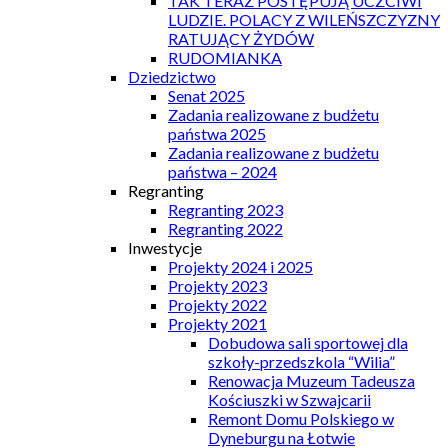
TAK TERAZ POSTĘPUJĄ UCZCIWI
LUDZIE. POLACY Z WILEŃSZCZYZNY
RATUJĄCY ŻYDÓW
RUDOMIANKA
Dziedzictwo
Senat 2025
Zadania realizowane z budżetu
państwa 2025
Zadania realizowane z budżetu
państwa – 2024
Regranting
Regranting 2023
Regranting 2022
Inwestycje
Projekty 2024 i 2025
Projekty 2023
Projekty 2022
Projekty 2021
Dobudowa sali sportowej dla
szkoły-przedszkola “Wilia”
Renowacja Muzeum Tadeusza
Kościuszki w Szwajcarii
Remont Domu Polskiego w
Dyneburgu na Łotwie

__JOB ITEM__
Filter on the word "Projekty": copy each matching line from the entries above.

__SOLUTION FOR THIS EXERCISE__
Projekty 2024 i 2025
Projekty 2023
Projekty 2022
Projekty 2021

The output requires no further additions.